--- TASK INPUTS Enclosed Below ---

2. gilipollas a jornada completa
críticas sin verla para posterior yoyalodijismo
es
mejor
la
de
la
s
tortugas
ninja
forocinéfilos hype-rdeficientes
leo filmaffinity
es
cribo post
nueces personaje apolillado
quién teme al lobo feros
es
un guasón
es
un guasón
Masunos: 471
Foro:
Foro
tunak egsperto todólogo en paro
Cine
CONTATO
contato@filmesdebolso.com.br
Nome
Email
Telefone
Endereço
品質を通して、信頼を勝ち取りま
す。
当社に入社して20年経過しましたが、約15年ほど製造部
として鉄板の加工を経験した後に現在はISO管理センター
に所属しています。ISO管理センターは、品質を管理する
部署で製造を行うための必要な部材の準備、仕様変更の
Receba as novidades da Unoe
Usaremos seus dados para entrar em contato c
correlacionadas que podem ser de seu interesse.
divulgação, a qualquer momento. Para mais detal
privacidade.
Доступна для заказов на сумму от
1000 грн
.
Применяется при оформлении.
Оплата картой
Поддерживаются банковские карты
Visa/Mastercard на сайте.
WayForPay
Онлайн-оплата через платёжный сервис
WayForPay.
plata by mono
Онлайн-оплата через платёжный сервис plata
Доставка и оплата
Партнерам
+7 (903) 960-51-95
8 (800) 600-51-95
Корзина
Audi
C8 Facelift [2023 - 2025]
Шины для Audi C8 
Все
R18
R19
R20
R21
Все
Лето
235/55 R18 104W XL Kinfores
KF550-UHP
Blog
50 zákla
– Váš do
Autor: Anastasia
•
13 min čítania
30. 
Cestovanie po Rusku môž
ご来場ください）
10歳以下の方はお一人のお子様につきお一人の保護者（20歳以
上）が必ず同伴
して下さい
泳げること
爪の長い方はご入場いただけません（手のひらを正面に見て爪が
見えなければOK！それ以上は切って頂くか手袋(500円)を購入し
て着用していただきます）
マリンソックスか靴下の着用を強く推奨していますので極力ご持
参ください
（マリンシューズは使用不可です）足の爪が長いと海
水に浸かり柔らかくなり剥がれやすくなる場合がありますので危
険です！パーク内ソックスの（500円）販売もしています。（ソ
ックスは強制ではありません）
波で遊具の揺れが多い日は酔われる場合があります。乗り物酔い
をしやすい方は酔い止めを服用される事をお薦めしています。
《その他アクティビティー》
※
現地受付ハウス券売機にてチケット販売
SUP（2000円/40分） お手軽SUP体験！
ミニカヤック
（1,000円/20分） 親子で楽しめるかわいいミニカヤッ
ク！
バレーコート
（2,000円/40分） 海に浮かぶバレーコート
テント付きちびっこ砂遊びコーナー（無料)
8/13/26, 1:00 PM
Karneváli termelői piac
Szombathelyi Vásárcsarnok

--- End of Enclosed TASK INPUTS ---
--- TASK INPUTS Enclosed Below ---

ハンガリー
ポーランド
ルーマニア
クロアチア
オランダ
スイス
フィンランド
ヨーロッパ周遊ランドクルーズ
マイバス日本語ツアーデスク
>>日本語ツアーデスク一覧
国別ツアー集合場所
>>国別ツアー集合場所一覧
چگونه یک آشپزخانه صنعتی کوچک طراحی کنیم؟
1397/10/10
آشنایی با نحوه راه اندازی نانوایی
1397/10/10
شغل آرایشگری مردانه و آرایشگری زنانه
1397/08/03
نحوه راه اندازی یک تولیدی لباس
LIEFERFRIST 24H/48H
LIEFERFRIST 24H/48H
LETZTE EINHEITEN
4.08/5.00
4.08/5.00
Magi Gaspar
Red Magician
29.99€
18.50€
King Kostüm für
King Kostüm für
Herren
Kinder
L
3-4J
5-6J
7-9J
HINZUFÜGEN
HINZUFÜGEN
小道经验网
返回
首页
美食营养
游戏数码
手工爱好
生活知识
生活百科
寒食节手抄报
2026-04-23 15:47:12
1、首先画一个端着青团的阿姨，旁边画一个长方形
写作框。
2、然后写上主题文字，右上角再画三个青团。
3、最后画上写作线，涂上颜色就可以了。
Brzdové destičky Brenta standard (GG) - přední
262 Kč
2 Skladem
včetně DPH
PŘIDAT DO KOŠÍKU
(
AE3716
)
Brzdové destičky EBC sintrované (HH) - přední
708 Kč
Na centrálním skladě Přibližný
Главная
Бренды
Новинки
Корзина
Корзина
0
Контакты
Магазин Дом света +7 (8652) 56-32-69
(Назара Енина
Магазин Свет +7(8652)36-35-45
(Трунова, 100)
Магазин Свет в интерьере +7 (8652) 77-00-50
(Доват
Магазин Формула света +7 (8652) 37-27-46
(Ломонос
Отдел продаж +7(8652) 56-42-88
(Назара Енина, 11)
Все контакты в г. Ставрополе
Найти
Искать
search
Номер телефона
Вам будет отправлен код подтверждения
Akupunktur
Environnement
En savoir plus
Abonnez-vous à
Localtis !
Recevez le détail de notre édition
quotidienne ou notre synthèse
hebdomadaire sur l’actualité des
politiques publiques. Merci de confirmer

--- End of Enclosed TASK INPUTS ---

WHAT NEEDS TO BE DONE:
Read through the data and copy every line where "نحوه" shows up.

COMPLETED TASK:
آشنایی با نحوه راه اندازی نانوایی
نحوه راه اندازی یک تولیدی لباس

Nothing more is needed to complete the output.